Va. laws take hit in court

It's been a tough few weeks for the Commonwealth.

Despite being fought over by the candidates for president and vice president like she was the Corn Festival Queen, Virginia's had to endure the rains of Hanna, the price gouging of Ike and the scorn of the New York Times over its student voter-registration policies.

But perhaps it's the Virginia General Assembly that has most taken it on the chin, at least in court: On Aug. 22, a federal district court in Richmond struck down a law preventing the intentional dissemination of Social Security numbers, and on Sept. 12, the Virginia Supreme Court nixed the state's anti-spam law.

In the SSN case, the court really took the legislature to task, blaming it for creating the very situation the state now wanted to punish.

To protest the government's posting of land records containing SSNs online, privacy advocate B.J. Ostergren began harvesting SSNs from those records and posting them to her own Web site. A previous law permitted Ostergren's action so long as the numbers were taken from public records.

The 2008 General Assembly removed that exception and could have required Ostergren to pay $100 per violation.

The court wasn't buying the state's declaration that preventing the disclosure of SSNs thorugh online land records was an interest of the highest order:

"The record does not disclose when Virginia first started posting its land records online or when it became the practice for lawyers to place SSNs on documents filed in the publicly available land records. But, the parties agree that both practices have existed for several years. And, both parties agree that, in the past several years, identity theft has been steadily increasing and has been widely publicized. Indeed, several years ago, Virginia recognized that SSNs should be removed from drivers' licenses to afford protection from identity theft, replacing them with a different kind of identifying number that was not readily usable to falsify identity. . . .

"Mindful of these facts, the General Assembly, in 2007, enacted statutes that required the clerks of court to make all land records available on the Internet by so-called secure remote access by July 1, 2008. Also, in 2007, the General Assembly required the clerks, by 2010, to redact SSNs from land records before making them available online, but rendered that provision a nullity by conditioning its effectiveness on the availability of State funding and then declining to provide funding for redaction."

Continuing, the court said,

"The record here discloses no compelling reason for making land records available online. At oral argument, counsel for the Attorney-General advised that it was done at the request of the real estate industry. Whatever the reason, the settled law has long been that the burden of redacting private information from State records cannot be placed on those who would publish truthful information that is in records that the State had made available to the public."

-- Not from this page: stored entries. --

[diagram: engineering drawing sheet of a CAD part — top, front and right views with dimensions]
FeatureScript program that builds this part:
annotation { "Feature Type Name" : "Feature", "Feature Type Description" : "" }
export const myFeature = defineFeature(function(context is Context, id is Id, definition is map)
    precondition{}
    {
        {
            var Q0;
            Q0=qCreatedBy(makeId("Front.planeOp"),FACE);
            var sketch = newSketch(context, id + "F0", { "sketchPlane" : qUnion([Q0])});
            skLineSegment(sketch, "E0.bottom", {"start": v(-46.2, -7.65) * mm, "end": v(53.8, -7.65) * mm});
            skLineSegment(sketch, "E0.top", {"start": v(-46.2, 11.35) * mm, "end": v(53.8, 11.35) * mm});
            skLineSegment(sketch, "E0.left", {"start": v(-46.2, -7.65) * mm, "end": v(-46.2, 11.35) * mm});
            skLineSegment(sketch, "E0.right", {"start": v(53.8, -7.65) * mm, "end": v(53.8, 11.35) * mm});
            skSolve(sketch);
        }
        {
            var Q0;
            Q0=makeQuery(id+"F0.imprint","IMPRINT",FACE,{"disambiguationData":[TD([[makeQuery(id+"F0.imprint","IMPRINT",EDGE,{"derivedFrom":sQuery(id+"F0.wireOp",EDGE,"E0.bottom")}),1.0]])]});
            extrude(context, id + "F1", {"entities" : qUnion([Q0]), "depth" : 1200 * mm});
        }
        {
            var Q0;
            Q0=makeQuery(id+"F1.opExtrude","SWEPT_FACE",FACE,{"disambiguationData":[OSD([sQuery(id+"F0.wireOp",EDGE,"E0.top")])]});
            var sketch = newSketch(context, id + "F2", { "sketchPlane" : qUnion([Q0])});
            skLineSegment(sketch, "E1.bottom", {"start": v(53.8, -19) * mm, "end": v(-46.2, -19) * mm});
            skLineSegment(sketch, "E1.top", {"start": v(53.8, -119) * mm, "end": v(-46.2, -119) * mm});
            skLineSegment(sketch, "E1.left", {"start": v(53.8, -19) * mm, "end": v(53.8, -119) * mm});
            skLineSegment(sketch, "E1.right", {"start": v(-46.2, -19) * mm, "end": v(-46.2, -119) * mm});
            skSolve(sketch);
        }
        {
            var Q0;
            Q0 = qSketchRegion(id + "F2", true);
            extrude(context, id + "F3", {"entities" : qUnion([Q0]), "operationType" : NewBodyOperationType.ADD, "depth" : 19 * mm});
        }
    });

The Virginia Supreme Court was more charitable, at least in its assessment of the state's motives and actions. In unanimously striking down the anti-spam law (thus overturning the conviction of Jeremy Jaynes, once said to be among the Top 10 spammers int he world), the court said the statute was too broad.

"That statute is unconstitutionally overbroad on its face because it prohibits the anonymous transmission of all unsolicited bulk e-mails, including those containing political, religious, or other speech protected by the First Amendment to the United States Constitution."

Everyone knows the risks and dangers of identity theft, and how the Social Security number can be the key to a person's whole external identity. Everyone agrees that spam can range from the annoying to the dangerous, as it jams up servers necessary for crucial communications. But quick fixes aren't the answer. Not when they trample on free speech or access to truthful information.

The state must tread carefully when seeking to block communication in its many forms. Precedent from the U.S. and Virginia Supreme Courts have laid out a road map for limiting speech within the bounds of the constitution. The rules are different when the speech is purely commercial or when it has a political message. But generally the government has to identify an interest needing protection, and it has to show that the new law advances that interest and burdens no more speech than necessary.

Rather than flirt with a potentially unconstitutional law, all efforts should be made to follow the courts' road maps. It is no doubt tempting to ignore them with a chorus of constituents shouting in one's ear. The concerns those constituents have are real, but they are sometimes exaggerated, and not always in the broader public's interest.

What is clear from these two court rulings, though, is that while the interests of constituents --  be they individuals, organizations or business -- are important, the constitutional consequences of proposed laws are equally as important.